Deshon James (2019)
The Arkansas Repertory Theater, ArtWorks: 40 under 40 Exhibition
On view alongside the production of “Native Gardens,” April 16 – May 5, 2019
For the opening of ArtWorks: 40 under 40, which highlighted artists from Arkansas, I orchestrated a performance by Deshaun Jones of the character Deshon James from my comic series “Camaro Jr,” alongside a photograph of Jones as James, photographed by Cary Jenkins, staff photographer for the Arkansas Democrat Gazette. As a character in Camaro Jr, Deshon James’ origin was inspired by a typographical error in a May 24, 2015 Arkansas Democrat Gazette feature on the Little Rock Film Festival that pictured Deshaun Jones and other attendees photographed by Cary Jenkins, with Jones’ name misspelled in the photo’s caption. Deshon James then made his first appearance as a comic character in the short-lived Arkansas Times series, Camaro Jr, on October 16, 2016.
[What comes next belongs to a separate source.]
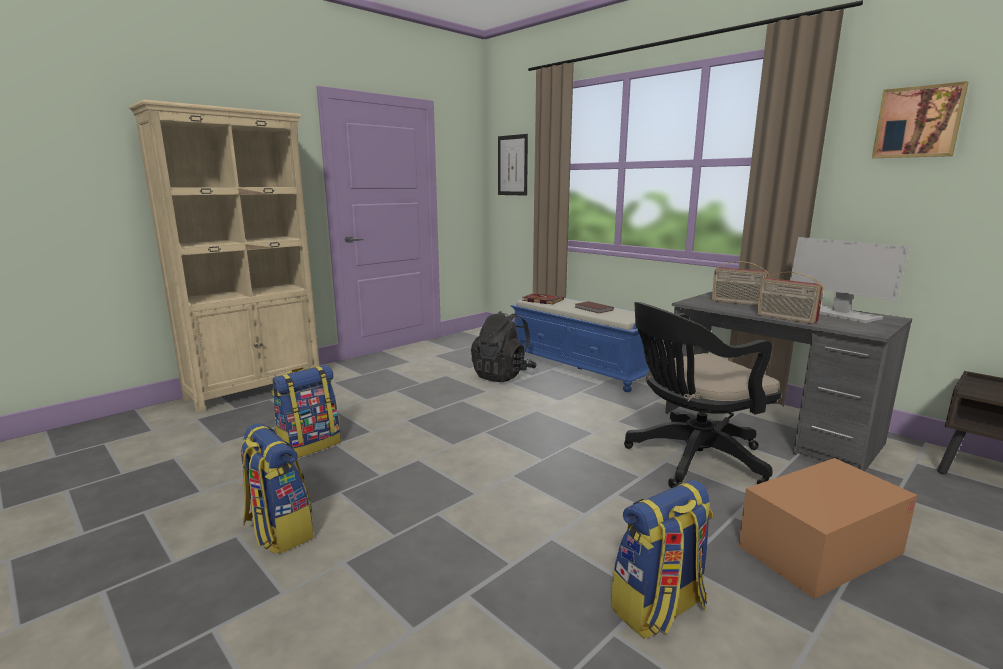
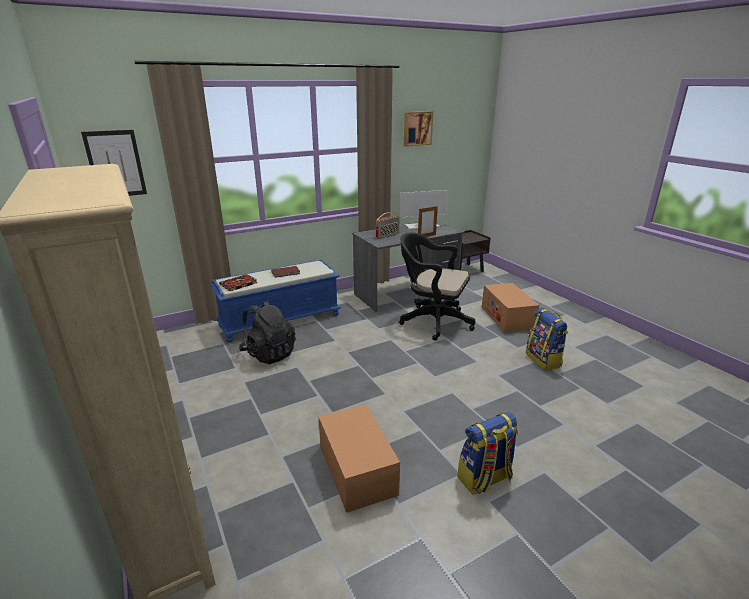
camera: 75 degrees left, 10 degrees up
(309, 445) = (357, 470): backpack -> cardboard box
(690, 460) = (432, 321): black office chair -> black office chair turned 120 degrees clockwise
(785, 319) = (426, 236): radio -> picture frame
In orchestrating a performance where the performer essentially plays himself, or performs in cosplay as himself, to adapt a typical comic convention term where a person dresses as a character from a film, book, or video game, I hoped to design a work that wold respond to the theatrical context of the exhibition while expanding on my previous work with narrative comics, and provide a theoretical framework for understanding art as performance in general. This framework is represented by the headshot taken by Cary Jenkins. By hiring Jenkins to reshoot Deshaun Jones, I elicit her previous photograph of Jones and her typographical error, while highlighting the positive potential of her error as my inspiration. It’s worth mentioning that Jones was never offended by the misspelling of his name in the first place, and that it was his attitude, along with the misspelling as alter ego idea, that would later inspire the character’s defining readiness and grit.
As a performance, the work was is minimal and confuses the relationship between actor and self, and performer and viewer. James’ performance is essentially to be present and includes walking, talking, drinking, and other typical behaviors at exhibition openings. His mere presence suggests that all social activity is a performance, and whereas actors perform on stage, artists also perform when presenting their work. By performing alongside his headshot which includes the caption “Deshon James,” Jones asserts his own split-persona, and like an actor in audition, demands recognition for this ability to change character.
In the larger context, Jones’ performance draws a direct connection with the art exhibition and the theater’s coinciding production. Yet Jones’ performance is so imperceptible that one could almost miss it. In this sense, the performance is as helpful as it is problematic. By lodging itself between the visual and theatrical modes of art, it becomes a sticking point, an error, a typo.